Wealth Without Worry

True Wealth Lies Outside Wall Street

Whole Life Insurance Is (By Definition) Not An Investment

Posted by Admin on July 8, 2010

Great Article by Jeffrey Reeves (author of  the book Money for Life)

A whole life (WL) insurance policy bears some of the characteristics of an investment. However, at its core, it is a contract and is not an investment. Because an insurance policy is a contract, it makes promises that no investment can…

Promises and Guarantees NOT Available With ANY Investment…

o A WL policy provides specific, predictable, and guaranteed annual increases in its cash value account;
o WL insurance lets you grow your wealth tax free year after year…no sliding backward…no worries about stock market crashes or real estate market bubbles…just peace of mind about your money
o A whole life insurance policy can fund an inflation-protected income that you do not have to work for and you can’t outlive
o A whole life insurance policy offers protection from creditors and legal claims [check with your local attorney as laws vary among states]
o You can use the money in your whole life insurance policy when one of life’s surprisingly unsurprising surprises throws you off track
o Your whole life insurance policy serves you without compromise while you are alive and allows you to pay forward – tax free and to anyone you choose – your legacy of wealth and wisdom
o You have unqualified access to the cash value in a whole life policy [no approval needed] The government, your employer, or any other outsiders have nothing to say about how you use the money in your whole life insurance policy
o Oh yes, did we mention that

o the growth of cash values is tax-free
o the income you derive may be tax-free if properly managed,
o the death benefits paid to beneficiaries are tax-free.

In addition, a participating WL contract from a mutual insurance company may also pay dividends. A dividend paid to a participating insurance contract by an insurance company is considered a tax-free return of unused premium and, when properly managed, becomes part of the basic policy once it has been paid. That means the growth of cash values attributed to dividends is also tax-free.

When you take into account these and many other benefits that can be derived from owning whole life insurance, it might look better than much of what we call investments today.

The Rate of Return Myth

Why? When an advisor [or your neighbor, or the guy at the gym] refers to a “good” investment, they usually speak primarily about the “rate of return.” However, to paraphrase Benjamin Graham, the Dean of Wall Street and Warren Buffet’s mentor, an investment has two essential qualities: safety of principal and a reasonable rate of return.

Life insurance provides both, so in that sense you might consider it an investment. However, since whole life insurance serves so many other purposes both by contract and de-facto, it falls outside the definition of an investment and remains a unique financial vehicle.

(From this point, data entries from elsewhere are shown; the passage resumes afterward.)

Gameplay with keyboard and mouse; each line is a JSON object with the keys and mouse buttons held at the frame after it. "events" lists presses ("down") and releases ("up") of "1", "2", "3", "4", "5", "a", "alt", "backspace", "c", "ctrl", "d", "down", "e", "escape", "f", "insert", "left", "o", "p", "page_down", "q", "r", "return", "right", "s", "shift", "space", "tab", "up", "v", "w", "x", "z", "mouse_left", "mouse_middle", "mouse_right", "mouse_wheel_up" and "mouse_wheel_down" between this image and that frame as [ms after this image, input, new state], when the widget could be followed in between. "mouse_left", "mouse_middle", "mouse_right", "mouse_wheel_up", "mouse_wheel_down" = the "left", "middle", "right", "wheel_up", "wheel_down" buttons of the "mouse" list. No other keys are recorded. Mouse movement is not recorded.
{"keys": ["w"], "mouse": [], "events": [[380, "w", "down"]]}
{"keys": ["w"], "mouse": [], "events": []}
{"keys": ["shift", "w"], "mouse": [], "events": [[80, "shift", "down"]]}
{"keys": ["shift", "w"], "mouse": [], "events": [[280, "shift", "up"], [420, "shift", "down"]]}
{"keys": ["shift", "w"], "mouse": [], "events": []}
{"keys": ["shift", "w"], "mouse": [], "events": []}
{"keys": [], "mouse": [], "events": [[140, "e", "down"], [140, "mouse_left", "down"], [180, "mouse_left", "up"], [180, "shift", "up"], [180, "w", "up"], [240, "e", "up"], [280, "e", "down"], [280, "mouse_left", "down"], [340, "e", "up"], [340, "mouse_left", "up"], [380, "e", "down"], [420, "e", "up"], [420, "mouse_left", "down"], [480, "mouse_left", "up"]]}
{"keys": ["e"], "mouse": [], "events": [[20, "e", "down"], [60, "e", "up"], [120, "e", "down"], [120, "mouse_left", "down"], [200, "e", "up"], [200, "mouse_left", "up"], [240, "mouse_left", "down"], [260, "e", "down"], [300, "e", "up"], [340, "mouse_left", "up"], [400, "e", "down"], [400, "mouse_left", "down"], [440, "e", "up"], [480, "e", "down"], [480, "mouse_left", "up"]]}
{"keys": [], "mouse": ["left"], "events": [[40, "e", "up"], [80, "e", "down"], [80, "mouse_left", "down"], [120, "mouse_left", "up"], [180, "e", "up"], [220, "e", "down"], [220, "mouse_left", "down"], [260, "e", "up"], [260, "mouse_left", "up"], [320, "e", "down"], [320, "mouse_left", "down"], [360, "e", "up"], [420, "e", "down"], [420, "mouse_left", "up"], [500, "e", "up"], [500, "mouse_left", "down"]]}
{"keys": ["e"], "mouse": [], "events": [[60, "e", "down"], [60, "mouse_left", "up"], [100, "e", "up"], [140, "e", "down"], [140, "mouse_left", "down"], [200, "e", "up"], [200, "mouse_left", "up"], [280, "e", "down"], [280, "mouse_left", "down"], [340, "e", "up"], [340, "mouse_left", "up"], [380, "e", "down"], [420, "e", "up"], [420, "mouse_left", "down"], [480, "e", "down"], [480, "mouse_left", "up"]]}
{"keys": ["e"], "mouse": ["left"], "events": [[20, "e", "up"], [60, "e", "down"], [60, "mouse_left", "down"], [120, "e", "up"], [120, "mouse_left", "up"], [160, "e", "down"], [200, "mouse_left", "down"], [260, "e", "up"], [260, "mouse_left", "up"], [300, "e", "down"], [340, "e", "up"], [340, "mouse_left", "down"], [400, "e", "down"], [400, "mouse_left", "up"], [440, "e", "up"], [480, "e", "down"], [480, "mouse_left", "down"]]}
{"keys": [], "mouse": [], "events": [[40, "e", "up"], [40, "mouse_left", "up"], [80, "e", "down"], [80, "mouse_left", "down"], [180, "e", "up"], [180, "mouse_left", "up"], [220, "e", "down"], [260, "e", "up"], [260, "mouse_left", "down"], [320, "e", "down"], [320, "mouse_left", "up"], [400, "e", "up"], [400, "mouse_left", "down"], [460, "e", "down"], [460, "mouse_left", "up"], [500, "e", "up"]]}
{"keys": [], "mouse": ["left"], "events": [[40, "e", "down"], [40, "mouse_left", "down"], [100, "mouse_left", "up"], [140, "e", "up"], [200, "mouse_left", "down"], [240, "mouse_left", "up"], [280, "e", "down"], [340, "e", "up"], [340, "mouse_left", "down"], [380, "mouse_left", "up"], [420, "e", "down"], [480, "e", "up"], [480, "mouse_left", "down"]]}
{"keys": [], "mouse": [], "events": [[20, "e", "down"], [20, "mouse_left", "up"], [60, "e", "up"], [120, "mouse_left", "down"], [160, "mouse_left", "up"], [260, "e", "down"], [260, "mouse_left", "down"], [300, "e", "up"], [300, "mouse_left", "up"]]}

Much of what is presented to the public today as an investment is really a speculation. The issue of safety of principal is in question on everything from high profile stocks [Enron, MCI, GM, AIG, Lehman Brothers, etc.] to mutual funds, ETFs, and so on.

What usually makes these speculations seem attractive – and what the sellers of them focus your attention on – is the promised rate of return based on averages of past performance, even though they disclaim that past performance is in any way predictive of future performance.

Ask any well-informed investment economist for a prediction of future returns and you’ll discover that four to six percent, net of taxes, commissions, term insurance costs and fees, in a good market is reasonable for the typical mutual fund, 401(k), and ETF types of investing. Facing a long-term bear market as we are today, you can and should expect less.

A whole life insurance contract guarantees the growth of its cash value and offers the possibility of tax-free dividends as well. Over the long-term, a WL nets out about in the middle of the four to six percent range based on its past performance, which is predictive but is not guaranteed. From that perspective, whole life might be thought of as a “good” investment according to Benjamin Graham’s definition.

Not An Investment…Thank God…

Having said all that, whole life insurance policies are still not investments. They offer options and benefits that are simply not available in any other financial product, and that is perhaps what recommends them most as an essential part of every American’s financial foundation. One financial writer recently called WL the Swiss Army Knife of financial products.

Perhaps it’s time for America to re-awaken the principles and values that made us great in the first place and to elevate savings and legacy to a place of respect. If we do that, we will all be seeking out agents and advisors who can sell us one or more whole life insurance policies.